Pour vous dire à quel point je voulais retourner en Islande (après y être allé pendant 3 semaines une année plus tôt), dites-vous bien que dès que l’avion a survolé l’île j’ai senti une sorte d’énergie traverser tout mon corps, un truc assez indéfinissable. Même si ce n’était que pour un séjour de 4 jours, j’étais plus impatient qu’un gamin devant ses cadeaux de Noël.

Je vais être honnête, si le match était « l’alibi » pour y retourner, c’était aussi le moment dont je me réjouissais le moins du séjour. C’est paradoxal, je sais bien, mais à côté d’une randonnée ou d’un petit road trip sur cette ile magique, le match me paraissait bien fade.

(Je vais arrêter de parler du pays maintenant, sinon j’en ai pour des jours… Mais désolé, à côté de la photo ci-dessous, le match… Et encore, ce n’est qu’une photo parmi tant d’autres)

Mais venons-en quand même au match. J’y avais déjà fait un match dans le secteur visiteurs (il m’avait fallu faire preuve d’une certaine malice pour y parvenir, je vous expliquerai un jour !), pas de découverte ce soir-là, donc. Mais l’avantage de ma première visite, c’est que je ne parlais pas le croate – je ne le parle d’ailleurs toujours pas. Je ne pouvais donc pas entendre les vieux Vaudois derrière moi, pour qui c’était si important d’avoir LEURS sièges (dans un secteur où il y en avait des dizaines de libres) et surtout de ne pas avoir quelqu’un devant eux qui ose se lever durant un match. Nan mais vraiment, quelle idée aussi !

Mais à la limite, les Jean-Michel du rang derrière, ce n’est même pas ce qui m’a le plus gonflé ce soir-là. C’est plus l’espèce de, pardonnez-moi le terme, branlette collective sur le fameux « Ahou » des supporters islandais qui m’a rendu fou. Car ce soir-là, le public suisse a été incapable de chanter pour encourager son équipe, mais par contre, quand il a fallu se lever pour faire mumuse avec les supporters islandais, là il y a avait du monde.

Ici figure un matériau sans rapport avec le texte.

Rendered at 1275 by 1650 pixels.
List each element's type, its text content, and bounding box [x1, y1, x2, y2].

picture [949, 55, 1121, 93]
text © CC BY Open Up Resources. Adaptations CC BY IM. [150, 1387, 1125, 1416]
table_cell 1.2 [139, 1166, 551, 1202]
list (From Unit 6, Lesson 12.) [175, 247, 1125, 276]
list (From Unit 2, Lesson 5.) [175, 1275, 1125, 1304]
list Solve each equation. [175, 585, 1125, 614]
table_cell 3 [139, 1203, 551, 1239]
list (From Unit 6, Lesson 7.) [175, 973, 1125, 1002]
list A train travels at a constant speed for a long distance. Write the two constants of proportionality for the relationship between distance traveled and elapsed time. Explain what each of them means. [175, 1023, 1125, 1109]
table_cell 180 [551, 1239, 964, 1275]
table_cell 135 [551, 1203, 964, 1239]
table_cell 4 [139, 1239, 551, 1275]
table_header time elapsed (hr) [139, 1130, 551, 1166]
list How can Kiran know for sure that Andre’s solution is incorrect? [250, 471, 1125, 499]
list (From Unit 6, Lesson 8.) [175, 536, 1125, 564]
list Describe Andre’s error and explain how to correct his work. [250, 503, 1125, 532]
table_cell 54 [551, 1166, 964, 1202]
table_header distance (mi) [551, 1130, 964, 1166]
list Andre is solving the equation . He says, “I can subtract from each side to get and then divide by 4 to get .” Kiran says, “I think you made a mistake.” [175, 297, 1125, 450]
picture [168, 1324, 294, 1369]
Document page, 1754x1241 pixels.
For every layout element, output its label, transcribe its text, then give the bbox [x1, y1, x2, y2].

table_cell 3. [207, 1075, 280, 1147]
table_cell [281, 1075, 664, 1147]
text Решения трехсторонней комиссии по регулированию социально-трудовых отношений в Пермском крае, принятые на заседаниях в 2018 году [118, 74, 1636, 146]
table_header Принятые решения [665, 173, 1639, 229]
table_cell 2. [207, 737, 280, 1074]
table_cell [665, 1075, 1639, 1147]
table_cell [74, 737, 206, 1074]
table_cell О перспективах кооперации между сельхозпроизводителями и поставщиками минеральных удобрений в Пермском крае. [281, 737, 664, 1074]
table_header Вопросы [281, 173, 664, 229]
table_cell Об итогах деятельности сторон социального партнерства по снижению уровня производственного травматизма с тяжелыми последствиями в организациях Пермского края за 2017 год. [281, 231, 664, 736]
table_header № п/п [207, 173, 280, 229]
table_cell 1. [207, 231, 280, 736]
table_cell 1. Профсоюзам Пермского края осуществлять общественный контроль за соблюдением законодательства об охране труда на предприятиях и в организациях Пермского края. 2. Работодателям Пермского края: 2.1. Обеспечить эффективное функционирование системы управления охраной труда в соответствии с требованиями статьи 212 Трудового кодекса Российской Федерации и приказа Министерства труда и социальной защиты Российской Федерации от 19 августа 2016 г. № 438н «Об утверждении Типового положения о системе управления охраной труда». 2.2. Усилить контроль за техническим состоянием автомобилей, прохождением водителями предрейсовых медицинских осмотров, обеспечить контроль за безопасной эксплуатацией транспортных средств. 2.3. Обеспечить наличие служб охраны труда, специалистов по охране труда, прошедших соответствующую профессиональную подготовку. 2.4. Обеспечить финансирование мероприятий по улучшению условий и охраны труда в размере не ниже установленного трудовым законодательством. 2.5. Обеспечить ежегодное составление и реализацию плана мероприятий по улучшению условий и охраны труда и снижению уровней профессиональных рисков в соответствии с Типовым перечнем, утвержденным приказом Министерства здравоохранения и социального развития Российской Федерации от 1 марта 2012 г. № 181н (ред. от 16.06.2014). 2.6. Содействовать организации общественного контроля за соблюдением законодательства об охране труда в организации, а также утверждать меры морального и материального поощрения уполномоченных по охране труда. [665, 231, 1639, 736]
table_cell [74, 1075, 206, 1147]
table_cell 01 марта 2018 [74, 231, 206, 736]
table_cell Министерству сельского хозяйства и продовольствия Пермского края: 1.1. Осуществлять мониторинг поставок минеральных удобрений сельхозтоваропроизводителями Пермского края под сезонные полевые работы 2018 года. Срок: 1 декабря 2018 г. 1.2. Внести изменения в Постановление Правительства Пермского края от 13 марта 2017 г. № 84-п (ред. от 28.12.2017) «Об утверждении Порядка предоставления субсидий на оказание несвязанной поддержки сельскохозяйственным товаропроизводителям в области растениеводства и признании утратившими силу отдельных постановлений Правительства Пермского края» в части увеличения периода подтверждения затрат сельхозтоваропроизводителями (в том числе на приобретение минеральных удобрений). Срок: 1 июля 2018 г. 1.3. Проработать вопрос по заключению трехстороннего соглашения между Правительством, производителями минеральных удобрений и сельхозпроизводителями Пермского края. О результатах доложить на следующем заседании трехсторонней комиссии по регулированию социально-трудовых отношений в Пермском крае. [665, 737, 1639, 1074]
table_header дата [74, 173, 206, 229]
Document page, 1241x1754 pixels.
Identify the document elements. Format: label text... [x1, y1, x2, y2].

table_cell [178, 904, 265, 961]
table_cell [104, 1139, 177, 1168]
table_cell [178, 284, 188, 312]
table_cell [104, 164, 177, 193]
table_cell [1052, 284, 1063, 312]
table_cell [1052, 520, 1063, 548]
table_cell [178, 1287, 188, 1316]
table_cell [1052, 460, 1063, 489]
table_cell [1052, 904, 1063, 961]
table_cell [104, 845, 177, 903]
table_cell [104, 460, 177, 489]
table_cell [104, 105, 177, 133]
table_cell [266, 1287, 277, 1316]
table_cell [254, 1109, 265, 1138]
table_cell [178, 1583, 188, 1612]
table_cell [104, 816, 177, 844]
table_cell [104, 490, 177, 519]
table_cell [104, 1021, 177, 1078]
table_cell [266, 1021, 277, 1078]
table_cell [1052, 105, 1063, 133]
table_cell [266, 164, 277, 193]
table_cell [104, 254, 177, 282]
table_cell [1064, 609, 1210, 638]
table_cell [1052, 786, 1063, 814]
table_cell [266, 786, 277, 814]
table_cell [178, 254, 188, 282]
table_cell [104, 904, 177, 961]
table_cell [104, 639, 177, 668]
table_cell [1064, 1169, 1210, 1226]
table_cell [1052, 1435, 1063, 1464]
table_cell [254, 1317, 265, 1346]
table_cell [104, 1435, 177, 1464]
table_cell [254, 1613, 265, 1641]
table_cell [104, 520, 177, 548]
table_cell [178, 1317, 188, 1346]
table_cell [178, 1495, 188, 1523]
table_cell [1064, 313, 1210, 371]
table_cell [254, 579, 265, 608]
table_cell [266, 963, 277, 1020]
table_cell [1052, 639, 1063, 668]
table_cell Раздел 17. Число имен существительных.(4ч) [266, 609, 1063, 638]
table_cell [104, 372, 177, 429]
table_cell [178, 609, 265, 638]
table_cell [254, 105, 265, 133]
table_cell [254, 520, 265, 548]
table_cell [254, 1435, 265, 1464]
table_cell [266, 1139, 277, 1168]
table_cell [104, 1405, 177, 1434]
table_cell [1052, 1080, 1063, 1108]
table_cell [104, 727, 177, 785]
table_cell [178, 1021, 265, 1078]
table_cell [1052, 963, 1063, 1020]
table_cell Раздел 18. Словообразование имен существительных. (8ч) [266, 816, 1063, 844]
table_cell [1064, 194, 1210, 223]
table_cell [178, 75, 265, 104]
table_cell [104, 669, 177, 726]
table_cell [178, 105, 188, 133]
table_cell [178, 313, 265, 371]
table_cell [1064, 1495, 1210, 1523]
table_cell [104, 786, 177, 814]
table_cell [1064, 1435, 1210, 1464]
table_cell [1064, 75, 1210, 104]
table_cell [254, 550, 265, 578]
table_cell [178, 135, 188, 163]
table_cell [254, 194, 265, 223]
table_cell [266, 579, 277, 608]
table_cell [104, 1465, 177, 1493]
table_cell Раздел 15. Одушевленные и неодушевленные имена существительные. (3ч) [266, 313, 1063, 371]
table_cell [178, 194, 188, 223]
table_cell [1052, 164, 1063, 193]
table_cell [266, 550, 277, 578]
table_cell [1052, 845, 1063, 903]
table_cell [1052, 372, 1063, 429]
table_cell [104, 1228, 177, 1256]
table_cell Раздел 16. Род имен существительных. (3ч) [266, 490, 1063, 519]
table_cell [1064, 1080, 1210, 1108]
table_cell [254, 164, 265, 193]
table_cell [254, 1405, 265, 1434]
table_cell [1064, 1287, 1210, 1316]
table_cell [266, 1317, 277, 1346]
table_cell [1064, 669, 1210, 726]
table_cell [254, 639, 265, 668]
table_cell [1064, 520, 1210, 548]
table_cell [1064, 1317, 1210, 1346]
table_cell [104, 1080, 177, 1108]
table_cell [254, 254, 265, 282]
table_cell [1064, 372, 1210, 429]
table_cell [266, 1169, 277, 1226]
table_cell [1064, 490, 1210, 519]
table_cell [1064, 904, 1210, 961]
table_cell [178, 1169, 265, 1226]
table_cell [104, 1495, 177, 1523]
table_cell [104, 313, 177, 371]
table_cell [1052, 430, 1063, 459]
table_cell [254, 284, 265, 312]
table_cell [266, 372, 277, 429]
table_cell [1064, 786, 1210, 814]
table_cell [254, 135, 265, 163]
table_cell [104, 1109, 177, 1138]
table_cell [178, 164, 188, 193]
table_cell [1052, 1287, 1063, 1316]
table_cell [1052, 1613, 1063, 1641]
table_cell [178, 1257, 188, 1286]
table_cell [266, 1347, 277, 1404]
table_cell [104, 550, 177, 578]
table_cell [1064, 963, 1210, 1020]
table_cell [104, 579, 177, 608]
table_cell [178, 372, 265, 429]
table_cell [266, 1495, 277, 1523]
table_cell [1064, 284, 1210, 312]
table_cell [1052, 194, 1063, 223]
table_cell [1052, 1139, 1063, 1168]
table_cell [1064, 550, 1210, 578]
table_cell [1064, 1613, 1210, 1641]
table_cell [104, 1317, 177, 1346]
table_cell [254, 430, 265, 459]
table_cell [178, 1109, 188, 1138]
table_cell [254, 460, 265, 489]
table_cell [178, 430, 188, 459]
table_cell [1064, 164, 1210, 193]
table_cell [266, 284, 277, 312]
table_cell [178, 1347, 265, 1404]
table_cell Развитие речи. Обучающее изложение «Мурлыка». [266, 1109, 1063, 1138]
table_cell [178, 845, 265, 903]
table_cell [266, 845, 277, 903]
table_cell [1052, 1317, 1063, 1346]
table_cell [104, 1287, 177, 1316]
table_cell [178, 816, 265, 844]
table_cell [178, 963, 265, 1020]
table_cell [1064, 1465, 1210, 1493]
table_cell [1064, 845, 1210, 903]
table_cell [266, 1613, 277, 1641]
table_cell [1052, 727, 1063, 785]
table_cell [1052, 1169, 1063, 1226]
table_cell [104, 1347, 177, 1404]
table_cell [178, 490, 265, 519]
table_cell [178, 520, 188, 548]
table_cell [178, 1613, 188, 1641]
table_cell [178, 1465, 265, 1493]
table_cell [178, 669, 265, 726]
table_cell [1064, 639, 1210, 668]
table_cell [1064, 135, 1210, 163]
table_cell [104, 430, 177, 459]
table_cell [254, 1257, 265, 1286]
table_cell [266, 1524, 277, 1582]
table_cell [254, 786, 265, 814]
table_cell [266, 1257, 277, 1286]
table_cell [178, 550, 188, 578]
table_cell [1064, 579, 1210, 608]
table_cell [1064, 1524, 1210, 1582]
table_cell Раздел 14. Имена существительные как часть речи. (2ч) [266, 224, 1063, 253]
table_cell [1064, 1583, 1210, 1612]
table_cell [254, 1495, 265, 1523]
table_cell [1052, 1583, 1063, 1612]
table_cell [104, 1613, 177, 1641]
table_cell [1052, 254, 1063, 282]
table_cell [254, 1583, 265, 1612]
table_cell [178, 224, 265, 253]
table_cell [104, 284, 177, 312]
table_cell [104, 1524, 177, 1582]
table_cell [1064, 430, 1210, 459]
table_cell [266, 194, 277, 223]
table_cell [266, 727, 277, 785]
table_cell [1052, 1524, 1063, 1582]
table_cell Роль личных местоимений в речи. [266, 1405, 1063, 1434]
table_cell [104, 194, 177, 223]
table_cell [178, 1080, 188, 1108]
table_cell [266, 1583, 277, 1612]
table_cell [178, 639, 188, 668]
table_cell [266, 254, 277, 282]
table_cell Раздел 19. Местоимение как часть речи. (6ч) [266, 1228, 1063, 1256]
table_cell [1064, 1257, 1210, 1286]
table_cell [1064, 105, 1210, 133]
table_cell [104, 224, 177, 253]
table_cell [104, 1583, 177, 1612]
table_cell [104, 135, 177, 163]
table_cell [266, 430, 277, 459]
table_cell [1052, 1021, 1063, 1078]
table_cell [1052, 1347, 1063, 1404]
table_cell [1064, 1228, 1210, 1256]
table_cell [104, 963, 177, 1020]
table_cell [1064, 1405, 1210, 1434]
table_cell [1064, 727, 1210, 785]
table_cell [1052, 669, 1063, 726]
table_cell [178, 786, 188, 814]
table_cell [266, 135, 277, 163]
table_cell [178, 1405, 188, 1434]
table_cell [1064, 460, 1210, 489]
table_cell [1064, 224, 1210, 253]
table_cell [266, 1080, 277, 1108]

Et devinez quoi ? Les abrutis derrière moi, ça ne les a pas gênés de se lever pour faire le clapping islandais, ni de faire des allusions douteuses sur les joueurs immigrés de l’équipe de Suisse d’ailleurs. C’est aussi ça les joies des matchs internationaux, ça fait sortir les vieux de leurs villages.

Je ne suis en aucun cas opposé aux scènes de « fraternité » dans un stade, au contraire je trouve même ça plutôt sympa. Mais en principe, il y a un historique qui justifie ces scènes, et je me demande bien ce qui lie les publics des deux pays. Et deuxièmement, avant de vouloir faire copain-copain avec le public d’en face, il peut être assez bien vu d’encourager son équipe.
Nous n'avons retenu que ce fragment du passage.